São mensagem do tipo que costumam enviar aos "consultórios sentimentais" de revistas femininas, ou às colunas assinadas por psicólogos, astrólogos, cartomantes, pais-de-santo e congêneres. No entanto os textos me parecem brincadeiras. Mesmo assim respondo às questões como se estivesse examinando casos sérios, dramas pessoais que precisam de aconselhamentos. Ou seja, entro no clima.
Vejamos alguns casos:
P - "Caro Fernando, conheci o homem da minha vida, nos amamos ardentemente e entendo que já não poderia mais viver sem ele. Sou de família rica, enquanto ele é um jovem negro, pobre, mas bastante trabalhador. Já deu provas de que gosta de mim, que me ama de verdade, mesmo assim a minha família continua irredutível, não aceita a nossa união. O senhor não acha que isto é preconceito?"
R - Sim, sem dúvida alguma isso se constitui num condenável preconceito. Certamente vivemos num mundo em que, há muito tempo, o ter se sobrepõe ao ser, numa inversão de valores historicamente sem precedentes. Mas aconselho que lute por seu amor, prove à sua família que, mesmo se casando com um jovem negro e pobre, você continuará sendo homem.
P - "Senhor Fernando, estou arrasada, inconformada! Creio que vou cometer uma loucura! Meu marido me trocou por uma mulher 20 anos mais nova que ele. Isso é humilhante..."
R - Mais que humilhante, isso é incompreensível; afinal, você é 30 anos mais nova que ela.
P - "Mestre [?] Fernando, sou um ladrão compulsivo, um mau-caráter, não sei agir com honestidade, mesmo que tal atitude possa me trazer mais benefícios do que através de falcatruas, sem as quais não saberia me comportar diante de uma negociação ou de um relacionamento qualquer. Este é um caso típico de cleptomania?".

____________

- _Instrução escrita A_: Na coluna de conselhos, o que os textos recebidos parecem ser para quem os responde?
- _Instrução escrita B_: Escreva a continuação da coluna de conselhos a partir do ponto em que ela termina.
As linhas a seguir vêm de outra fonte.

____________

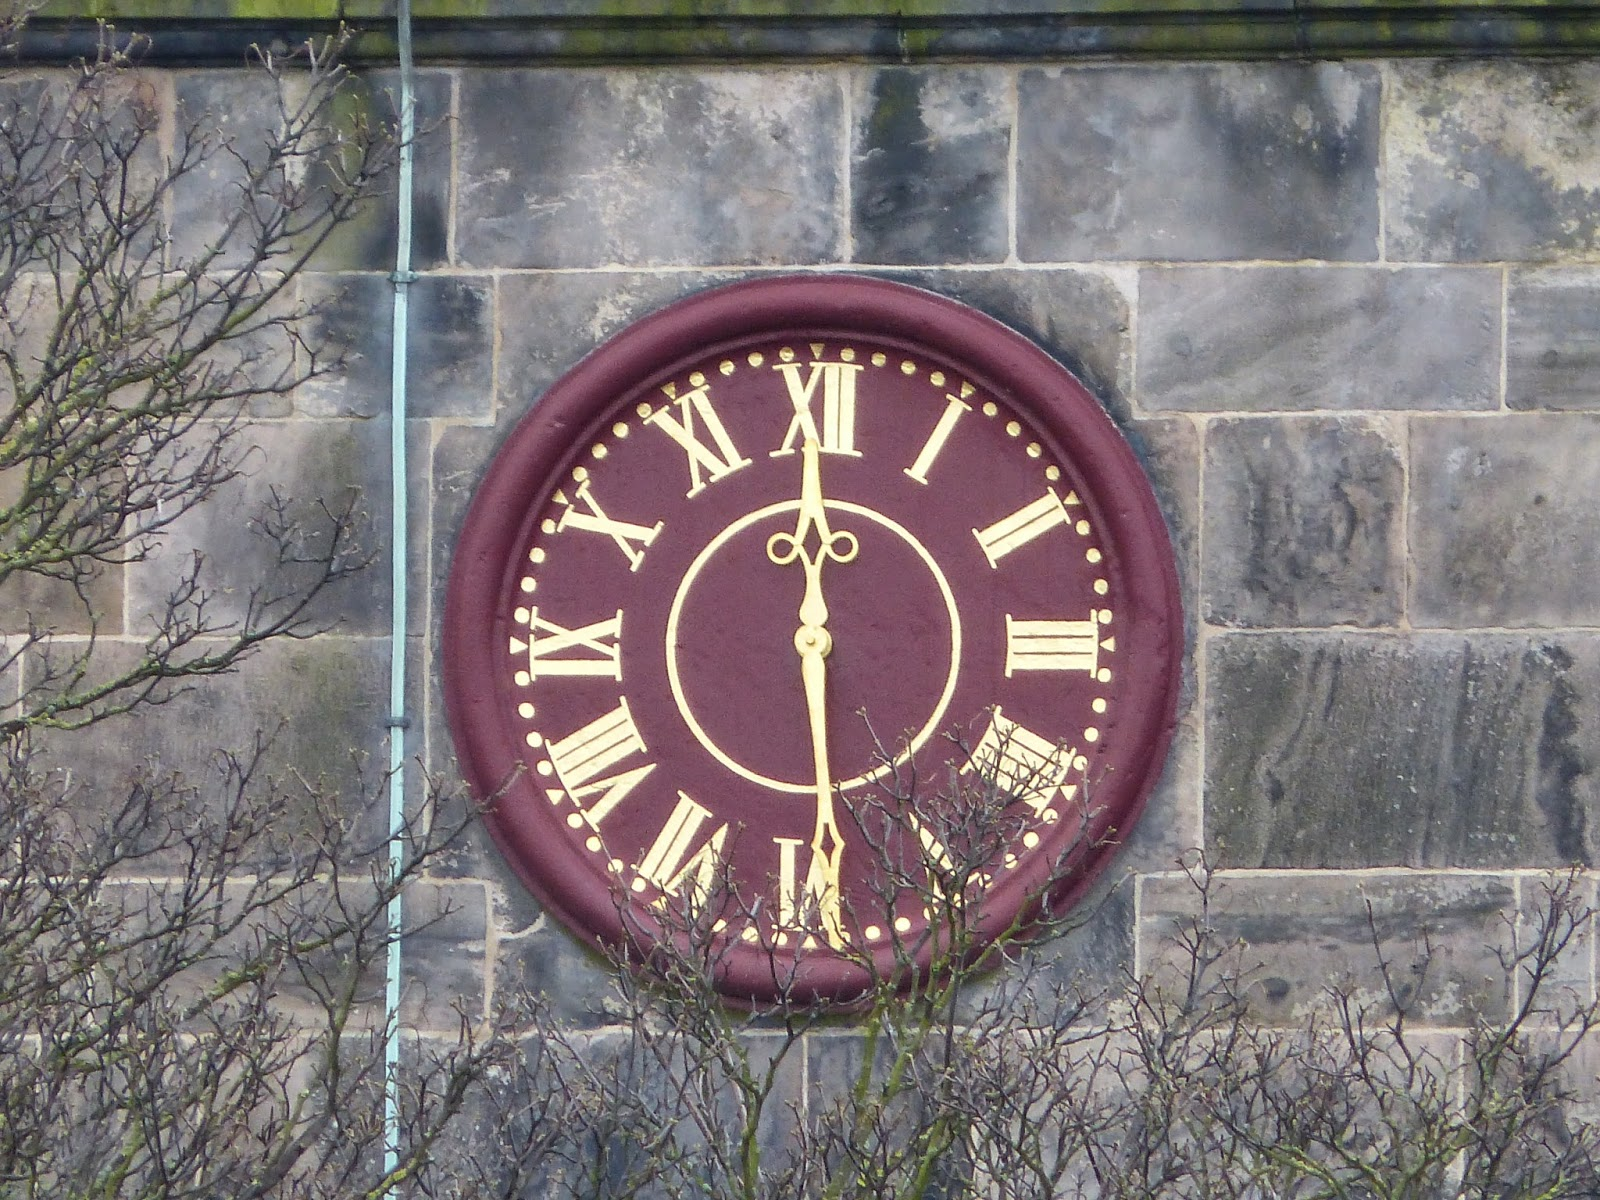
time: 5:59
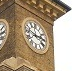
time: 2:46
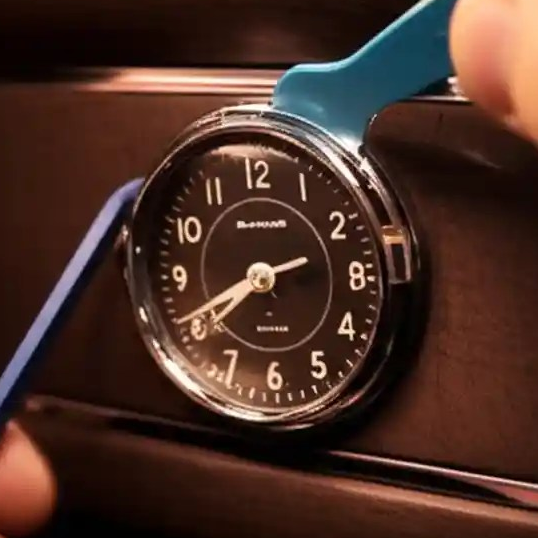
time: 7:40
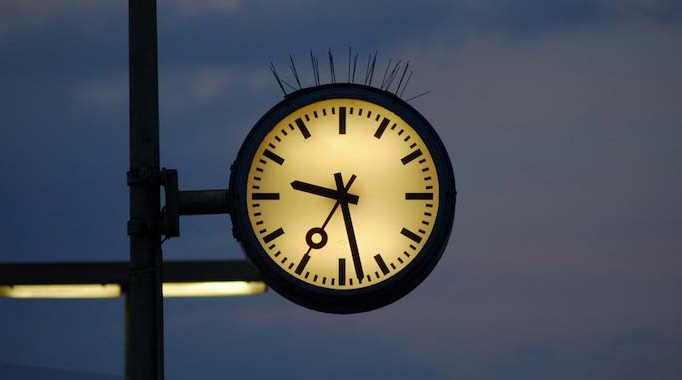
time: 9:28
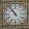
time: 10:53
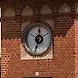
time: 11:49
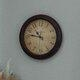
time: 10:46
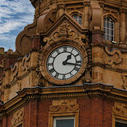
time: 1:17
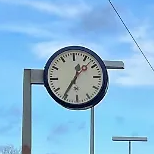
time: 12:35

____________

- _Resposta A_: Brincadeiras.

- _Resposta B_:
R - Sim, esse pode ser um caso típico de cleptomania. Mas a Psicanálise pós-moderna não tem como objetivo convencer o paciente a mudar os seus comportamentos inatos, mas sim ajudá-lo a adaptar-se à nova ordem psicossocial. No seu caso, você mesmo já resolveu essa questão desde que se elegeu deputado. E pare de me chamar de mestre!
P - "Prezado Fernando, sou professora de escola pública, sei que o Estatuto da Criança e do Adolescente, o famigerado ECA, defende a pivetada, e a gente não pode nem dar uns cascudos num indisciplinado trombadinha em sala de aula. Mas, de vez em quando, perco a paciência e não estou nem aí, baixo o sarrafo, afinal esses descamisadinhos não conhecem nada de direitos humanos. O problema é que são cínicos! Sempre que dou uma bordoada num desses pirralhos, o infeliz, ao invés de chorar, sorri! Tem cabimento isso?!"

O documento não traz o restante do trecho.